Print the line that contains "nny, że przepraszam za" and every line that follows it in the data below, ending with the final line; include nothing else.
►
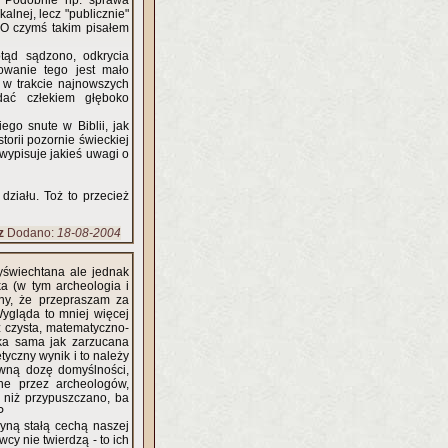
. Podobnie np. sprawa
lnej, lecz "publicznie"
. O czymś takim pisałem
otąd sądzono, odkrycia
zowanie tego jest mało
 w trakcie najnowszych
dać człekiem głęboko
ego snute w Biblii, jak
istorii pozornie świeckiej
j wypisuje jakieś uwagi o
działu. Toż to przecież
z
Dodano:
18-08-2004
yświechtana ale jednak
a (w tym archeologia i
nny, że przepraszam za
Wygląda to mniej więcej
ż czysta, matematyczno-
tyczny wynik i to należy
ewną dozę domyślności,
ne przez archeologów,
 niż przypuszczano, ba
P
yną stałą cechą naszej
cy nie twierdzą - to ich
◄
_Task solution_:
nny, że przepraszam za
Wygląda to mniej więcej
ż czysta, matematyczno-
tyczny wynik i to należy
ewną dozę domyślności,
ne przez archeologów,
 niż przypuszczano, ba
P
yną stałą cechą naszej
cy nie twierdzą - to ich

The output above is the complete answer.